A message was detected in the stars, a stream of neutrinos that repeated itself. The government assembled a crack team of scientists to decode the message. This is the story of Prof. Peter Hogarth, a mathematician and contrarian brought to the secluded His Master's Voice project to find new approaches across the specialists' narrow paths of inquiry.
This is a thoughtful book with almost no action to speak of, the kind of thing that even Isaac Asimov might have found uneventful. The subject is scientific inquiry. The object of inquiry has been fixed for billions of years. You will find this on the science fiction shelves, but you will not find any lasers, invading aliens, or trips to other worlds. There are a few discoveries, but the book says from the beginning that the project was ultimately a failure.
This gives me a narrow range of people to whom I could recommend the book. It is Star-Begotten, if it had been better. It is Contact without success or mysticism. It is Spin with no action, less politics, and minimal characterization. It is a book about thinking, in which our narrator is a mathematician (although there is no math in the book). If that does not excite you, feel free to jump ship here.
The opening is a rumination on human psychology and ethics. The narrator effectively describes himself as a sociopath who built an artificial conscience because it seemed like a better idea than pursuing congenital destructive tendencies. He then went on to deconstruct others' scientific and sociological theories, making a career of creative destruction. His self-description might seem monstrous to the intellectual and boring to the less cerebral.
Prof. Hogarth next enters the project. To keep the story from being purely dry contemplation, he spends about the same amount of time considering personalities, politics, and philosophy. He discusses some leaders in the project, mostly with brief portraits while giving his neighbor a long story. He sketches the policy and budget battles beyond and within the project's walls.
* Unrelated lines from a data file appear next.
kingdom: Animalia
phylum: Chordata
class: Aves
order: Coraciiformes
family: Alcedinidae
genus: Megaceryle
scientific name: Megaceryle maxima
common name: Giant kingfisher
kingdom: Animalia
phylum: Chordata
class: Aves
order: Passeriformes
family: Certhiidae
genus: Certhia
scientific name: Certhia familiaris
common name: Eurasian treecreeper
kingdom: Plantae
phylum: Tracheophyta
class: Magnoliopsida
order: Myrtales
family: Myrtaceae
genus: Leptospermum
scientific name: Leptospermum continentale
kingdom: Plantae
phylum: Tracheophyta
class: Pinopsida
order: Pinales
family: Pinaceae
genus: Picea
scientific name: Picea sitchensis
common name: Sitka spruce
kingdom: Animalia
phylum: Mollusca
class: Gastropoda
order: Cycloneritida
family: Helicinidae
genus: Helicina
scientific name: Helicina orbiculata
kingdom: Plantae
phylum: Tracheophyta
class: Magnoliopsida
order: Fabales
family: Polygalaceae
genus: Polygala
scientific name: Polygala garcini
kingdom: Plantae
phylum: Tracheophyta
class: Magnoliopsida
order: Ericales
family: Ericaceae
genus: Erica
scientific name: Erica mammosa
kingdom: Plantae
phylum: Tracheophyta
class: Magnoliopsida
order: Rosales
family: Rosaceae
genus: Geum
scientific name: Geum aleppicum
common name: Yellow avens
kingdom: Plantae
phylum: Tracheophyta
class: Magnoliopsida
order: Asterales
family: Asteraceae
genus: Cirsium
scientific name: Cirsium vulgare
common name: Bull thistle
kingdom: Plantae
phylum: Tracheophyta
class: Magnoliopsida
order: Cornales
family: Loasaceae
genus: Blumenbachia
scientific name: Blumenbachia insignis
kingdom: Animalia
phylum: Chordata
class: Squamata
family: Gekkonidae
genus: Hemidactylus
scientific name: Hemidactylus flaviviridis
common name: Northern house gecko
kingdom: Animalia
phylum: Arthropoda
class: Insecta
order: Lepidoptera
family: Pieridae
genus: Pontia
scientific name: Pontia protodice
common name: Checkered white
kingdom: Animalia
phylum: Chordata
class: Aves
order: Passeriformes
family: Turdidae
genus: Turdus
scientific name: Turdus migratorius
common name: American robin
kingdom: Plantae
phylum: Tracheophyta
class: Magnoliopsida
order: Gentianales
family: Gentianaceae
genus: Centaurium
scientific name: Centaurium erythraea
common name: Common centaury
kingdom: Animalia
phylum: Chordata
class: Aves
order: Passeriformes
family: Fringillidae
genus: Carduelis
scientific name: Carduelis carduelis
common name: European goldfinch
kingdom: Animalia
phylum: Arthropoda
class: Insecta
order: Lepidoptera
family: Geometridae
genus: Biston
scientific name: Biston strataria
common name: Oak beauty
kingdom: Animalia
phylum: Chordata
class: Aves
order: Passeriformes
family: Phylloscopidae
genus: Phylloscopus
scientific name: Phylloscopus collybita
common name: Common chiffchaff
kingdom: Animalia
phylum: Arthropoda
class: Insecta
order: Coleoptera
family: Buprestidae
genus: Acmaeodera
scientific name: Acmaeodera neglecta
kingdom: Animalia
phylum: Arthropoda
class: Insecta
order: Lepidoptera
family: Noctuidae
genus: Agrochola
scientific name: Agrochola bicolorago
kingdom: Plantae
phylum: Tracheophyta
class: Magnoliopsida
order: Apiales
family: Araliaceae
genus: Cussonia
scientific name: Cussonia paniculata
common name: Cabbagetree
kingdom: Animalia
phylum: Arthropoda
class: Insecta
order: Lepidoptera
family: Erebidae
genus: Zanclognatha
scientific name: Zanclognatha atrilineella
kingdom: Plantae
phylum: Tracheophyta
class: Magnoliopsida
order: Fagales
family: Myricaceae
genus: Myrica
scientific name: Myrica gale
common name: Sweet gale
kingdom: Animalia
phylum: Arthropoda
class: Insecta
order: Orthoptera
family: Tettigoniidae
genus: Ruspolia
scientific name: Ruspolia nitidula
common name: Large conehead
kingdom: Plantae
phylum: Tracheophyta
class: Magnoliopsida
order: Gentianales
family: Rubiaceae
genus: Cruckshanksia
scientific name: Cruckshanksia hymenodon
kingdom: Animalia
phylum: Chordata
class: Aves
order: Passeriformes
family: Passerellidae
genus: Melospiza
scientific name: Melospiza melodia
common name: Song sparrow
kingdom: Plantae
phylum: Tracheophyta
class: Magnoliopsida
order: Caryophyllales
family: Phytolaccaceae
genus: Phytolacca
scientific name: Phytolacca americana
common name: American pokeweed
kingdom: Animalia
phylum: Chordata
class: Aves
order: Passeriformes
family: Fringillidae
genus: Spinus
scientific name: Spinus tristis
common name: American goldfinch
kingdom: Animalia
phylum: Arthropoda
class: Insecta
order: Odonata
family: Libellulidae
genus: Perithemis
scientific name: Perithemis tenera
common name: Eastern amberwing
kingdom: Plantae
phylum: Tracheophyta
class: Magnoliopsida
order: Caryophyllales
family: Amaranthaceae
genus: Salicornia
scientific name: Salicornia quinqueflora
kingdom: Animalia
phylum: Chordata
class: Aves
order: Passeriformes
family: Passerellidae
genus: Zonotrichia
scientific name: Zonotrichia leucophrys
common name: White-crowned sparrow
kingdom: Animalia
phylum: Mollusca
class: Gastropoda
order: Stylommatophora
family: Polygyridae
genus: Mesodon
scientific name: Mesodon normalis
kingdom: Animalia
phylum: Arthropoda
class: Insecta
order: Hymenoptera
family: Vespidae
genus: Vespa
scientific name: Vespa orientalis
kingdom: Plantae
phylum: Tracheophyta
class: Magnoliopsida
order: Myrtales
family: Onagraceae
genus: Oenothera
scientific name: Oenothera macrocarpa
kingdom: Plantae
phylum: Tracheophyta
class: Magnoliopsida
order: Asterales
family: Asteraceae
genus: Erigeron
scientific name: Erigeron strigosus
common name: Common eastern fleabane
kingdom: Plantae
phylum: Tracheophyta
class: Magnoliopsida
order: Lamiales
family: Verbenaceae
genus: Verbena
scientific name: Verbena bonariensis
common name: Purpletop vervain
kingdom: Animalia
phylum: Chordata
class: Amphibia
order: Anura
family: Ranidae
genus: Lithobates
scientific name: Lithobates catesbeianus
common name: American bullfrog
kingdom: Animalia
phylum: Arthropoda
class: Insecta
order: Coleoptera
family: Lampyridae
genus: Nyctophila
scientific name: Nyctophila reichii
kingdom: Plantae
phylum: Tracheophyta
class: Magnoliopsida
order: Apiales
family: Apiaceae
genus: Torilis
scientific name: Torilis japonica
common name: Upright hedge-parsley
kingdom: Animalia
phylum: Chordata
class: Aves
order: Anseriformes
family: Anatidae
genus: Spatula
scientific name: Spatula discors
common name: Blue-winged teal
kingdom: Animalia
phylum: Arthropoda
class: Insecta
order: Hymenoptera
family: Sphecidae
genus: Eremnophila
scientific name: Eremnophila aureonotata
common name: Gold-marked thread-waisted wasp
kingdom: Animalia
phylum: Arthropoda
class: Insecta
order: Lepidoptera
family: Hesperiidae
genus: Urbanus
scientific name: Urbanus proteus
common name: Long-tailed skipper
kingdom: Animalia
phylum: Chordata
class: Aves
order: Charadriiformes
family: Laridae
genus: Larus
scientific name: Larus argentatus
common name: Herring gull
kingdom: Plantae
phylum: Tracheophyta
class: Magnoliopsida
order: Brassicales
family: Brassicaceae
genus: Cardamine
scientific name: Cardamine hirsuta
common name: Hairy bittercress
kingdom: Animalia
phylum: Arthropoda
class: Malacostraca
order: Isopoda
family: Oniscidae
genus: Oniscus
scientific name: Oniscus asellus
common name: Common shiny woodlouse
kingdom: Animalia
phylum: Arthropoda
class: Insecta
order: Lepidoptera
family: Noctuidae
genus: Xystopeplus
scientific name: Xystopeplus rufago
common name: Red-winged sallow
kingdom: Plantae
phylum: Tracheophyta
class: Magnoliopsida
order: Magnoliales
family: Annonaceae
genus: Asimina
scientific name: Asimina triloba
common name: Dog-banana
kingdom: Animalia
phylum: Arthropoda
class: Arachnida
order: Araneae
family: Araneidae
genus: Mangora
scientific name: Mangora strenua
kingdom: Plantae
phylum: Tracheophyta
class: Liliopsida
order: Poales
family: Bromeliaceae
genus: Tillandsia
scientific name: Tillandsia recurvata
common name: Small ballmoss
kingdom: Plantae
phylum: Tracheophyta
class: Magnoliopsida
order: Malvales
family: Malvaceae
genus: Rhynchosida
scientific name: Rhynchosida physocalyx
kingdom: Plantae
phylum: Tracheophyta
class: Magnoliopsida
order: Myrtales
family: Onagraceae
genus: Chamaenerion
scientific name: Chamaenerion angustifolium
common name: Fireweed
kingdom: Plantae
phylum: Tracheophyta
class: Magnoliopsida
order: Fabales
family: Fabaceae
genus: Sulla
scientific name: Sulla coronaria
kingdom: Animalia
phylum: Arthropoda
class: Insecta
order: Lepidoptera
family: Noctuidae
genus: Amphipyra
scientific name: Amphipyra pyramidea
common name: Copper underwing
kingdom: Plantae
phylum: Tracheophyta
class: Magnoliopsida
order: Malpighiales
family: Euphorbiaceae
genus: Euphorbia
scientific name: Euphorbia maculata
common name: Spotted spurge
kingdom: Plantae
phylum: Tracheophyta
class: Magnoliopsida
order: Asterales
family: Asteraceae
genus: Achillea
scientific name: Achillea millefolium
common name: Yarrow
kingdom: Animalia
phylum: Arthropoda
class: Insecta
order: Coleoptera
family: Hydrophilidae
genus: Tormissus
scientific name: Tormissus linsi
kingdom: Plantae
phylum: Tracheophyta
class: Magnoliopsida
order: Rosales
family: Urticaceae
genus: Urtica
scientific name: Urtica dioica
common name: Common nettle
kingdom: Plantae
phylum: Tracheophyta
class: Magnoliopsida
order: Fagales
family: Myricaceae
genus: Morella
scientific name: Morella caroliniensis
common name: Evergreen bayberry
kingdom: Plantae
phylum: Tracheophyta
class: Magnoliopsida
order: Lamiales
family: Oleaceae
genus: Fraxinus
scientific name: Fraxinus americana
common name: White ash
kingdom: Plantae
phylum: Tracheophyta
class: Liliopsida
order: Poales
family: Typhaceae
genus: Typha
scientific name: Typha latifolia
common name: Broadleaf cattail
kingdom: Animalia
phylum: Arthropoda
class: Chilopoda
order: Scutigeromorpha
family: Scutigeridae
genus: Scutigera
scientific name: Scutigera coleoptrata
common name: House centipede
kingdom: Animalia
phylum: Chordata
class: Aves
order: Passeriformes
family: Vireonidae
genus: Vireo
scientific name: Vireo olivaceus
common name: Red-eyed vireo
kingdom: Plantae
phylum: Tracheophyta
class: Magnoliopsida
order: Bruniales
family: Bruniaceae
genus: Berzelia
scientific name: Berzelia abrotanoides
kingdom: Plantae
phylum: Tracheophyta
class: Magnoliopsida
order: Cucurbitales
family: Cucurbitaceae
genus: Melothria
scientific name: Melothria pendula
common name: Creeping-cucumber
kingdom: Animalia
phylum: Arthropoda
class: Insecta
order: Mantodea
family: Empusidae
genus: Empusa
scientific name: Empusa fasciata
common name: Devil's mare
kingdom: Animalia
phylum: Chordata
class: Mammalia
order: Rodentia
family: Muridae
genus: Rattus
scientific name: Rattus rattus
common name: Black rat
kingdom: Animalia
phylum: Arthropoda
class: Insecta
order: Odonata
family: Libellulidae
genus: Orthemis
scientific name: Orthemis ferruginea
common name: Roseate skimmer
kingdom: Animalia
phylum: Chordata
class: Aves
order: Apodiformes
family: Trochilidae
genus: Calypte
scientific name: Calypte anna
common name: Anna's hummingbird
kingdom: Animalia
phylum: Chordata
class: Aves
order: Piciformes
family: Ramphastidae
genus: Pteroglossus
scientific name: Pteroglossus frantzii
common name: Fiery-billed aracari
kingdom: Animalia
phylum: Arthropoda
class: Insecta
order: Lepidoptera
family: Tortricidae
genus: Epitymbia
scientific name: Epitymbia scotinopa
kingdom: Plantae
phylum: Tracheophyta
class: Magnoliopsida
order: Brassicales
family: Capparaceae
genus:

The characters spend their downtime pondering the implications of it all, from theology to Freud to global apocalypse.
Other than stories, mostly in flashback, the few successes of the project pass as events. They provide things wondrous or horrifying to display and consider, sources of life and death. A more sensationalist light might have made them standard sci fi fare, but this story limits them to the preliminary stages, before anything especially useful can be done with them.
The inquiry fails, the project is abortive, and that tone carries throughout. Some stand, frustrated, needing breakthroughs from others that may never come before their own specialties can be brought to bear. You could summarize some sections as, "We were working out some ideas, and we engaged in some minor mischief while we worked them out." For a short book, it feels slow.
There is a climax of sorts. I classify the ending as a gradual denouement, since the story itself seems done even as "events" trail off. In the end, someone proposes the obvious answer (which would make the entire project pointless), and the later pages spin off into fantastical theorizing with a claimed but never shown mathematical foundation. Flights of fancy dismissed earlier on, perhaps angrily so, are entertained as the project founders.
The more I write here, the less I feel that I can recommend the book. That narrow, intellectual audience remains, although I find the book marginal even placing myself in that group. The return for effort invested is poor, although Mr. Lem's writing is good and the higher points in writing make it worth more. If nothing else, you find few works of fiction where the topic is scientific inquiry, with that inquiry being anything but a fig leaf over an adventure or detective story. The characters are quite happy to discuss the abstract meta-issues of research and the insanity of the species generally.